To investigate alternative divergence scenarios for XJ population, we used the diffusion approximation method of δaδi to analyze two-dimensional joint site frequency spectra (2D-JSFS) [30]. We used the demographic modelling pipeline (dadi_pipeline) of Portik et al. [73] to conduct all analyses. For all models, we performed consecutive rounds of optimizations following Portik et al. [73]. For each round, we ran multiple replicates and used parameter estimates from the best scoring replicate (highest log-likelihood) to seed searches in the following round. We used the default settings in dadi_pipeline for each round (replicates = 10, 20, 30, 40; maxiter = 3, 5, 10, 15; fold = 3, 2, 2, 1), and optimized parameters using the Nelder-Mead method (optimize_log_fmin). Akaike Information Criteria (AIC) values were used to compare demography models, and the demography model with the lowest AIC was chosen as the best-fitting model.

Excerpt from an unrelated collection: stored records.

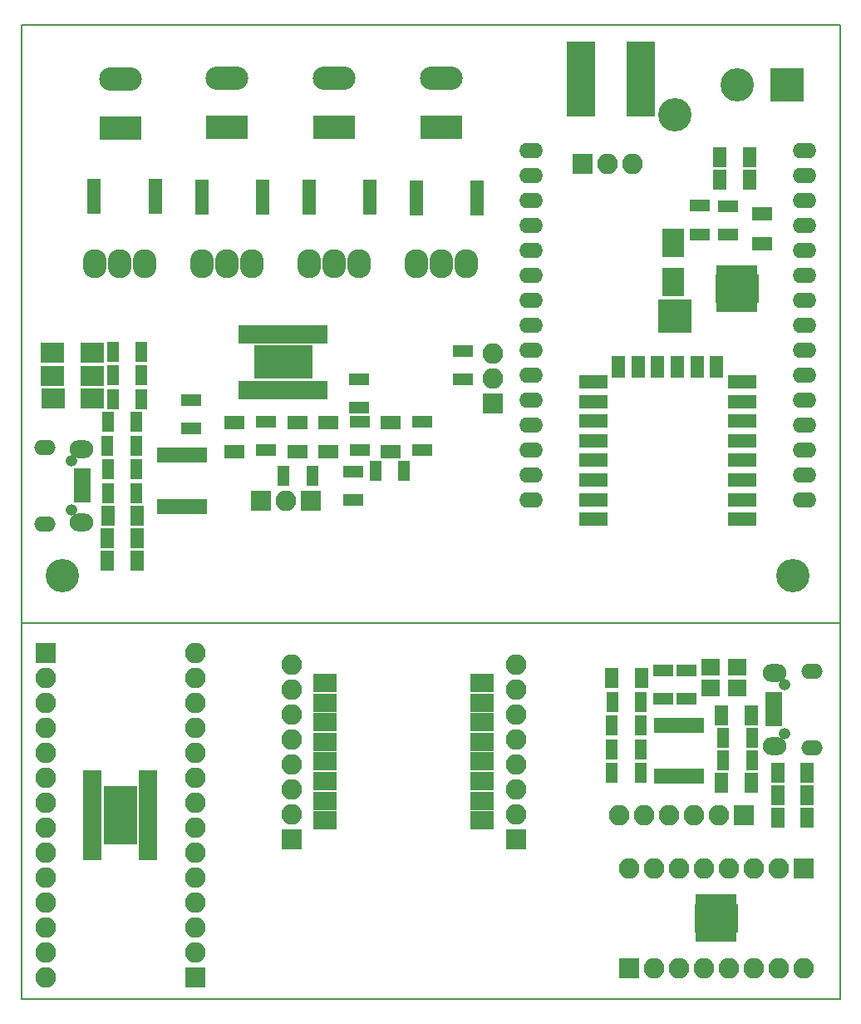
<source format=gbr>
%TF.GenerationSoftware,KiCad,Pcbnew,5.0.0-fee4fd1~66~ubuntu18.04.1*%
%TF.CreationDate,2019-06-24T19:08:59-03:00*%
%TF.ProjectId,Placa tesis,506C6163612074657369732E6B696361,rev?*%
%TF.SameCoordinates,Original*%
%TF.FileFunction,Soldermask,Top*%
%TF.FilePolarity,Negative*%
%FSLAX46Y46*%
G04 Gerber Fmt 4.6, Leading zero omitted, Abs format (unit mm)*
G04 Created by KiCad (PCBNEW 5.0.0-fee4fd1~66~ubuntu18.04.1) date Mon Jun 24 19:08:59 2019*
%MOMM*%
%LPD*%
G01*
G04 APERTURE LIST*
%ADD10C,0.150000*%
%ADD11O,2.100000X2.100000*%
%ADD12R,2.100000X2.100000*%
%ADD13R,1.400000X2.000000*%
%ADD14R,0.800000X1.600000*%
%ADD15C,3.400000*%
%ADD16O,4.360000X2.380000*%
%ADD17R,4.360000X2.380000*%
%ADD18O,2.400000X1.600000*%
%ADD19O,2.432000X2.940000*%
%ADD20R,5.911800X3.397200*%
%ADD21R,0.755600X1.822400*%
%ADD22R,2.100000X1.300000*%
%ADD23R,2.000000X1.400000*%
%ADD24R,0.650000X1.000000*%
%ADD25R,4.400000X3.000000*%
%ADD26R,1.300000X2.100000*%
%ADD27R,2.900000X1.400000*%
%ADD28R,1.400000X2.200000*%
%ADD29R,1.400000X3.600000*%
%ADD30O,1.200000X1.200000*%
%ADD31O,2.200000X1.550000*%
%ADD32O,2.400000X1.850000*%
%ADD33R,1.700000X0.850000*%
%ADD34R,3.400000X3.400000*%
%ADD35R,2.400000X1.900000*%
%ADD36R,1.822400X0.755600*%
%ADD37R,3.397200X5.911800*%
%ADD38R,1.900000X1.700000*%
%ADD39R,2.850000X7.590000*%
%ADD40R,2.400000X2.100000*%
%ADD41R,2.200000X2.900000*%
G04 APERTURE END LIST*
D10*
X70485000Y-140119100D02*
X153924000Y-140119100D01*
X70485000Y-101854000D02*
X153924000Y-101854000D01*
X153924000Y-41021000D02*
X153924000Y-140119100D01*
X70485000Y-41021000D02*
X70485000Y-140119100D01*
X70485000Y-41021000D02*
X153924000Y-41021000D01*
D11*
%TO.C,J1*%
X132715000Y-55118000D03*
X130175000Y-55118000D03*
D12*
X127635000Y-55118000D03*
%TD*%
%TO.C,J7*%
X97996544Y-123860024D03*
D11*
X97996544Y-121320024D03*
X97996544Y-118780024D03*
X97996544Y-116240024D03*
X97996544Y-113700024D03*
X97996544Y-111160024D03*
X97996544Y-108620024D03*
X97996544Y-106080024D03*
%TD*%
D13*
%TO.C,C12*%
X147564586Y-117134103D03*
X150564586Y-117134103D03*
%TD*%
D14*
%TO.C,U9*%
X135285086Y-112248103D03*
X135920086Y-112248103D03*
X136555086Y-112248103D03*
X137190086Y-112248103D03*
X137825086Y-112248103D03*
X138460086Y-112248103D03*
X139095086Y-112248103D03*
X139730086Y-112248103D03*
X139730086Y-117448103D03*
X139095086Y-117448103D03*
X138460086Y-117448103D03*
X137825086Y-117448103D03*
X137190086Y-117448103D03*
X136555086Y-117448103D03*
X135920086Y-117448103D03*
X135285086Y-117448103D03*
%TD*%
D15*
%TO.C,REF\002A\002A*%
X149098000Y-97028000D03*
%TD*%
D12*
%TO.C,OutP*%
X94869000Y-89408000D03*
%TD*%
D11*
%TO.C,TH1*%
X97409000Y-89408000D03*
D12*
X99949000Y-89408000D03*
%TD*%
D16*
%TO.C,D1*%
X80579001Y-46453001D03*
D17*
X80579001Y-51453001D03*
%TD*%
D16*
%TO.C,D2*%
X91440000Y-46435000D03*
D17*
X91440000Y-51435000D03*
%TD*%
%TO.C,D4*%
X113284000Y-51435000D03*
D16*
X113284000Y-46435000D03*
%TD*%
D17*
%TO.C,D3*%
X102362000Y-51435000D03*
D16*
X102362000Y-46435000D03*
%TD*%
D18*
%TO.C,U2*%
X122382978Y-89333063D03*
X150282978Y-89333063D03*
X122382978Y-86793063D03*
X150282978Y-86793063D03*
X122382978Y-84253063D03*
X150282978Y-84253063D03*
X122382978Y-81713063D03*
X150282978Y-81713063D03*
X122382978Y-79173063D03*
X150282978Y-79173063D03*
X122382978Y-76633063D03*
X150282978Y-76633063D03*
X122382978Y-74093063D03*
X150282978Y-74093063D03*
X122382978Y-71553063D03*
X150282978Y-71553063D03*
X122382978Y-69013063D03*
X150282978Y-69013063D03*
X122382978Y-66473063D03*
X150282978Y-66473063D03*
X122382978Y-63933063D03*
X150282978Y-63933063D03*
X122382978Y-61393063D03*
X150282978Y-61393063D03*
X122382978Y-58853063D03*
X150282978Y-58853063D03*
X122382978Y-56313063D03*
X150282978Y-56313063D03*
X122382978Y-53773063D03*
X150282978Y-53773063D03*
%TD*%
D19*
%TO.C,Q1*%
X83058000Y-65278000D03*
X77978000Y-65278000D03*
X80518000Y-65278000D03*
%TD*%
D20*
%TO.C,U4*%
X97155000Y-75311000D03*
D21*
X92938600Y-72466200D03*
X93573600Y-72466200D03*
X94234000Y-72466200D03*
X94869000Y-72466200D03*
X95529400Y-72466200D03*
X96189800Y-72466200D03*
X96824800Y-72466200D03*
X97485200Y-72466200D03*
X98120200Y-72466200D03*
X98780600Y-72466200D03*
X99441000Y-72466200D03*
X100076000Y-72466200D03*
X100736400Y-72466200D03*
X101371400Y-72466200D03*
X101371400Y-78155800D03*
X100736400Y-78155800D03*
X100076000Y-78155800D03*
X99441000Y-78155800D03*
X98780600Y-78155800D03*
X98120200Y-78155800D03*
X97485200Y-78155800D03*
X96824800Y-78155800D03*
X96189800Y-78155800D03*
X95529400Y-78155800D03*
X94869000Y-78155800D03*
X94234000Y-78155800D03*
X93573600Y-78155800D03*
X92938600Y-78155800D03*
%TD*%
D22*
%TO.C,R14*%
X142502681Y-59443743D03*
X142502681Y-62343743D03*
%TD*%
%TO.C,R13*%
X139581681Y-62290743D03*
X139581681Y-59390743D03*
%TD*%
D23*
%TO.C,C5*%
X145923000Y-63246000D03*
X145923000Y-60246000D03*
%TD*%
D24*
%TO.C,U3*%
X145141681Y-65925743D03*
X144641681Y-65925743D03*
X144141681Y-65925743D03*
X143641681Y-65925743D03*
X143141681Y-65925743D03*
X142641681Y-65925743D03*
X142141681Y-65925743D03*
X141641681Y-65925743D03*
X141641681Y-69725743D03*
X142141681Y-69725743D03*
X142641681Y-69725743D03*
X143141681Y-69725743D03*
X143641681Y-69725743D03*
X144141681Y-69725743D03*
X144641681Y-69725743D03*
X145141681Y-69725743D03*
D25*
X143391681Y-67825743D03*
%TD*%
D23*
%TO.C,C1*%
X108152000Y-81431000D03*
X108152000Y-84431000D03*
%TD*%
%TO.C,C2*%
X101751000Y-84431000D03*
X101751000Y-81431000D03*
%TD*%
%TO.C,C3*%
X98603000Y-81431000D03*
X98603000Y-84431000D03*
%TD*%
%TO.C,C4*%
X92202000Y-84431000D03*
X92202000Y-81431000D03*
%TD*%
D19*
%TO.C,Q2*%
X91440000Y-65278000D03*
X88900000Y-65278000D03*
X93980000Y-65278000D03*
%TD*%
%TO.C,Q3*%
X104902000Y-65278000D03*
X99822000Y-65278000D03*
X102362000Y-65278000D03*
%TD*%
%TO.C,Q4*%
X113284000Y-65278000D03*
X110744000Y-65278000D03*
X115824000Y-65278000D03*
%TD*%
D22*
%TO.C,R1*%
X111350000Y-84281000D03*
X111350000Y-81381000D03*
%TD*%
%TO.C,R2*%
X95400000Y-84281000D03*
X95400000Y-81381000D03*
%TD*%
%TO.C,R7*%
X104902000Y-79936000D03*
X104902000Y-77036000D03*
%TD*%
%TO.C,R8*%
X104949000Y-81381000D03*
X104949000Y-84281000D03*
%TD*%
D26*
%TO.C,R9*%
X106576582Y-86405586D03*
X109476582Y-86405586D03*
%TD*%
D22*
%TO.C,R10*%
X104267000Y-86434000D03*
X104267000Y-89334000D03*
%TD*%
D27*
%TO.C,U5*%
X128732978Y-91309063D03*
X128732978Y-89309063D03*
X128732978Y-87309063D03*
X128732978Y-85309063D03*
X128732978Y-83309063D03*
X128732978Y-81309063D03*
X128732978Y-79309063D03*
X128732978Y-77309063D03*
D28*
X131332978Y-75809063D03*
X133332978Y-75809063D03*
X135332978Y-75809063D03*
X137332978Y-75809063D03*
X139332978Y-75809063D03*
X141332978Y-75809063D03*
D27*
X143932978Y-77309063D03*
X143932978Y-79309063D03*
X143932978Y-81309063D03*
X143932978Y-83309063D03*
X143932978Y-85309063D03*
X143932978Y-87309063D03*
X143932978Y-89309063D03*
X143932978Y-91309063D03*
%TD*%
D29*
%TO.C,R3*%
X77926000Y-58420000D03*
X84126000Y-58420000D03*
%TD*%
%TO.C,R4*%
X95080285Y-58536516D03*
X88880285Y-58536516D03*
%TD*%
%TO.C,R5*%
X99809421Y-58511115D03*
X106009421Y-58511115D03*
%TD*%
%TO.C,R6*%
X116955893Y-58627348D03*
X110755893Y-58627348D03*
%TD*%
D13*
%TO.C,C6*%
X79272000Y-93218000D03*
X82272000Y-93218000D03*
%TD*%
%TO.C,C7*%
X82296000Y-90932000D03*
X79296000Y-90932000D03*
%TD*%
%TO.C,C8*%
X79272000Y-95504000D03*
X82272000Y-95504000D03*
%TD*%
%TO.C,C9*%
X141653000Y-56769000D03*
X144653000Y-56769000D03*
%TD*%
%TO.C,C10*%
X144653000Y-54483000D03*
X141653000Y-54483000D03*
%TD*%
D30*
%TO.C,J2*%
X75603000Y-90384000D03*
X75603000Y-85384000D03*
D31*
X72853000Y-91759000D03*
X72853000Y-84009000D03*
D32*
X76653000Y-91609000D03*
X76653000Y-84159000D03*
D33*
X76703000Y-89184000D03*
X76703000Y-88534000D03*
X76703000Y-87884000D03*
X76703000Y-87234000D03*
X76703000Y-86584000D03*
%TD*%
D26*
%TO.C,R11*%
X82222000Y-88646000D03*
X79322000Y-88646000D03*
%TD*%
%TO.C,R19*%
X79322000Y-86233000D03*
X82222000Y-86233000D03*
%TD*%
%TO.C,R20*%
X79269000Y-83820000D03*
X82169000Y-83820000D03*
%TD*%
%TO.C,R21*%
X79322000Y-81407000D03*
X82222000Y-81407000D03*
%TD*%
%TO.C,R22*%
X82730000Y-76660171D03*
X79830000Y-76660171D03*
%TD*%
%TO.C,R23*%
X79830000Y-79073171D03*
X82730000Y-79073171D03*
%TD*%
%TO.C,R24*%
X79830000Y-74247171D03*
X82730000Y-74247171D03*
%TD*%
D14*
%TO.C,U1*%
X84645500Y-84776000D03*
X85280500Y-84776000D03*
X85915500Y-84776000D03*
X86550500Y-84776000D03*
X87185500Y-84776000D03*
X87820500Y-84776000D03*
X88455500Y-84776000D03*
X89090500Y-84776000D03*
X89090500Y-89976000D03*
X88455500Y-89976000D03*
X87820500Y-89976000D03*
X87185500Y-89976000D03*
X86550500Y-89976000D03*
X85915500Y-89976000D03*
X85280500Y-89976000D03*
X84645500Y-89976000D03*
%TD*%
D22*
%TO.C,R25*%
X87757000Y-79142000D03*
X87757000Y-82042000D03*
%TD*%
D11*
%TO.C,J4*%
X118491000Y-74422000D03*
X118491000Y-76962000D03*
D12*
X118491000Y-79502000D03*
%TD*%
D22*
%TO.C,R26*%
X115443000Y-77089000D03*
X115443000Y-74189000D03*
%TD*%
D26*
%TO.C,R27*%
X100129000Y-86868000D03*
X97229000Y-86868000D03*
%TD*%
D15*
%TO.C,J3*%
X143383000Y-47117000D03*
D34*
X148463000Y-47117000D03*
%TD*%
D15*
%TO.C,REF\002A\002A*%
X74676000Y-97028000D03*
%TD*%
D11*
%TO.C,J5*%
X150169065Y-136973947D03*
X147629065Y-136973947D03*
X145089065Y-136973947D03*
X142549065Y-136973947D03*
X140009065Y-136973947D03*
X137469065Y-136973947D03*
X134929065Y-136973947D03*
D12*
X132389065Y-136973947D03*
%TD*%
D11*
%TO.C,J6*%
X132389065Y-126813947D03*
X134929065Y-126813947D03*
X137469065Y-126813947D03*
X140009065Y-126813947D03*
X142549065Y-126813947D03*
X145089065Y-126813947D03*
X147629065Y-126813947D03*
D12*
X150169065Y-126813947D03*
%TD*%
%TO.C,J8*%
X120856544Y-123860024D03*
D11*
X120856544Y-121320024D03*
X120856544Y-118780024D03*
X120856544Y-116240024D03*
X120856544Y-113700024D03*
X120856544Y-111160024D03*
X120856544Y-108620024D03*
X120856544Y-106080024D03*
%TD*%
D24*
%TO.C,U6*%
X139529065Y-133793947D03*
X140029065Y-133793947D03*
X140529065Y-133793947D03*
X141029065Y-133793947D03*
X141529065Y-133793947D03*
X142029065Y-133793947D03*
X142529065Y-133793947D03*
X143029065Y-133793947D03*
X143029065Y-129993947D03*
X142529065Y-129993947D03*
X142029065Y-129993947D03*
X141529065Y-129993947D03*
X141029065Y-129993947D03*
X140529065Y-129993947D03*
X140029065Y-129993947D03*
X139529065Y-129993947D03*
D25*
X141279065Y-131893947D03*
%TD*%
D35*
%TO.C,U7*%
X101426544Y-107962023D03*
X101426544Y-109962023D03*
X101426544Y-111962023D03*
X101426544Y-113962023D03*
X101426544Y-115962023D03*
X101426544Y-117962023D03*
X101426544Y-119962023D03*
X101426544Y-121962023D03*
X117426544Y-121962023D03*
X117426544Y-119962023D03*
X117426544Y-117962023D03*
X117426544Y-115962023D03*
X117426544Y-113962023D03*
X117426544Y-111962023D03*
X117426544Y-109962023D03*
X117426544Y-107962023D03*
%TD*%
D36*
%TO.C,U8*%
X77736700Y-117195600D03*
X77736700Y-117830600D03*
X77736700Y-118491000D03*
X77736700Y-119126000D03*
X77736700Y-119786400D03*
X77736700Y-120446800D03*
X77736700Y-121081800D03*
X77736700Y-121742200D03*
X77736700Y-122377200D03*
X77736700Y-123037600D03*
X77736700Y-123698000D03*
X77736700Y-124333000D03*
X77736700Y-124993400D03*
X77736700Y-125628400D03*
X83426300Y-125628400D03*
X83426300Y-124993400D03*
X83426300Y-124333000D03*
X83426300Y-123698000D03*
X83426300Y-123037600D03*
X83426300Y-122377200D03*
X83426300Y-121742200D03*
X83426300Y-121081800D03*
X83426300Y-120446800D03*
X83426300Y-119786400D03*
X83426300Y-119126000D03*
X83426300Y-118491000D03*
X83426300Y-117830600D03*
X83426300Y-117195600D03*
D37*
X80581500Y-121412000D03*
%TD*%
D11*
%TO.C,J9*%
X72961500Y-137922000D03*
X72961500Y-135382000D03*
X72961500Y-132842000D03*
X72961500Y-130302000D03*
X72961500Y-127762000D03*
X72961500Y-125222000D03*
X72961500Y-122682000D03*
X72961500Y-120142000D03*
X72961500Y-117602000D03*
X72961500Y-115062000D03*
X72961500Y-112522000D03*
X72961500Y-109982000D03*
X72961500Y-107442000D03*
D12*
X72961500Y-104902000D03*
%TD*%
%TO.C,J10*%
X88201500Y-137922000D03*
D11*
X88201500Y-135382000D03*
X88201500Y-132842000D03*
X88201500Y-130302000D03*
X88201500Y-127762000D03*
X88201500Y-125222000D03*
X88201500Y-122682000D03*
X88201500Y-120142000D03*
X88201500Y-117602000D03*
X88201500Y-115062000D03*
X88201500Y-112522000D03*
X88201500Y-109982000D03*
X88201500Y-107442000D03*
X88201500Y-104902000D03*
%TD*%
D13*
%TO.C,C11*%
X150564586Y-121706103D03*
X147564586Y-121706103D03*
%TD*%
%TO.C,C13*%
X150564586Y-119420103D03*
X147564586Y-119420103D03*
%TD*%
%TO.C,C14*%
X144849586Y-111292103D03*
X141849586Y-111292103D03*
%TD*%
%TO.C,C15*%
X141849586Y-118150103D03*
X144849586Y-118150103D03*
%TD*%
%TO.C,C16*%
X130649586Y-107482103D03*
X133649586Y-107482103D03*
%TD*%
D30*
%TO.C,J11*%
X148264586Y-108157103D03*
X148264586Y-113157103D03*
D31*
X151014586Y-106782103D03*
X151014586Y-114532103D03*
D32*
X147214586Y-106932103D03*
X147214586Y-114382103D03*
D33*
X147164586Y-109357103D03*
X147164586Y-110007103D03*
X147164586Y-110657103D03*
X147164586Y-111307103D03*
X147164586Y-111957103D03*
%TD*%
D26*
%TO.C,R28*%
X144906098Y-113570445D03*
X142006098Y-113570445D03*
%TD*%
%TO.C,R29*%
X142006098Y-115856445D03*
X144906098Y-115856445D03*
%TD*%
%TO.C,R30*%
X130670586Y-112308103D03*
X133570586Y-112308103D03*
%TD*%
D22*
%TO.C,R31*%
X138269586Y-106667103D03*
X138269586Y-109567103D03*
%TD*%
%TO.C,R32*%
X135856586Y-109567103D03*
X135856586Y-106667103D03*
%TD*%
D26*
%TO.C,R33*%
X133570586Y-114721103D03*
X130670586Y-114721103D03*
%TD*%
%TO.C,R34*%
X130700207Y-109895103D03*
X133600207Y-109895103D03*
%TD*%
%TO.C,R35*%
X133570586Y-117134103D03*
X130670586Y-117134103D03*
%TD*%
D38*
%TO.C,Rx2*%
X140729586Y-108498103D03*
X143429586Y-108498103D03*
%TD*%
%TO.C,Tx2*%
X143429586Y-106339103D03*
X140729586Y-106339103D03*
%TD*%
D11*
%TO.C,J12*%
X131411586Y-121452103D03*
X133951586Y-121452103D03*
X136491586Y-121452103D03*
X139031586Y-121452103D03*
X141571586Y-121452103D03*
D12*
X144111586Y-121452103D03*
%TD*%
D34*
%TO.C,BT1*%
X137033000Y-70612000D03*
D15*
X137033000Y-50122000D03*
%TD*%
D39*
%TO.C,R12*%
X133608000Y-46482000D03*
X127508000Y-46482000D03*
%TD*%
D40*
%TO.C,Rx1*%
X73679300Y-76682600D03*
X77679300Y-76682600D03*
%TD*%
%TO.C,Tx1*%
X77742800Y-79044800D03*
X73742800Y-79044800D03*
%TD*%
%TO.C,PWR1*%
X73679300Y-74307700D03*
X77679300Y-74307700D03*
%TD*%
D41*
%TO.C,D5*%
X136893300Y-63176400D03*
X136893300Y-67176400D03*
%TD*%
M02*

</source>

We used the approach described in Mattingsdal et al. [74] and Choi et al. [75] to convert the parameter estimates into meaningful biological values using a generation time of 0.5 year and a mutation rate of 2.96 × 10− 9 [24, 32].

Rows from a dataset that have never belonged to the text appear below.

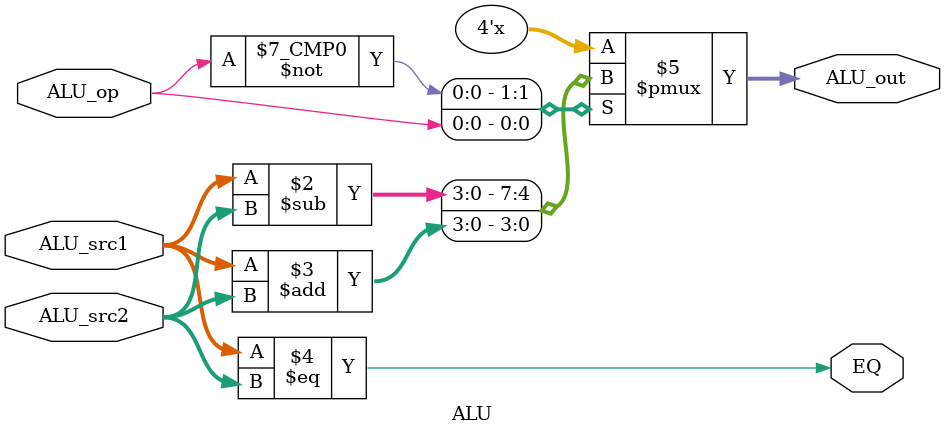
<source format=sv>
`timescale 1ns / 1ps

module ALU (     
    input  logic [3:0] ALU_src1, ALU_src2,
    input  logic       ALU_op,
    output logic [3:0] ALU_out,     
    output logic       EQ  
    );  
    always_comb begin   
        case (ALU_op)  
            1'b0:    ALU_out = ALU_src1 - ALU_src2; // substract
            1'b1:    ALU_out = ALU_src1 + ALU_src2; // add
            default: ALU_out = 1'b0;                // default
        endcase 
        EQ = ALU_src1 == ALU_src2;                  // equality check for jump
    end
endmodule  
</source>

Population admixture analysis

Population tree topology was estimated using the maximum likelihood method implemented in TreeMix [31]. TreeMix models the genetic drift at genome-wide polymorphisms to infer relationships between populations. It first estimates a dendrogram of the relationships between sampled populations. Next it compares the covariance structure modeled by this dendrogram to the observed covariance between populations. When populations are more closely related than modeled by a bifurcating tree it suggests that there has been admixture in the history of those populations. TreeMix then adds an edge to the phylogeny, now making it a phylogenetic network. The position and direction of these edges are informative; if an edge originates more basally in the phylogenetic network it indicates that this admixture occurred earlier in time or from a more diverged population. We first inferred the maximum likelihood (ML) tree with the command “-i input -o output.” We then tested trees for one and two migration events (Additional file 2: Fig. S2). The threepop module (F3 test) from the TreeMix package was used to validate the migration events.

F ST outliers analysis

We estimated the FST (XJ/others) values for each window using VCFtools v0.1.16 (Danecek et al., 2011), with a window size of 100 kb and a step size of 50 kb. Next, we Z-transformed FST values and then identified regions with Z (FST) that were greater than 5 standard deviations from the mean [40, 76, 77]. To characterize the molecular functions of the genes contained in these outlier regions, we performed functional enrichment analyses using the clusterProfiler toolkit [78], where the significance level was set at 0.05 and the P-value was corrected using the Benjamini-Hochberg false discovery rate (FDR).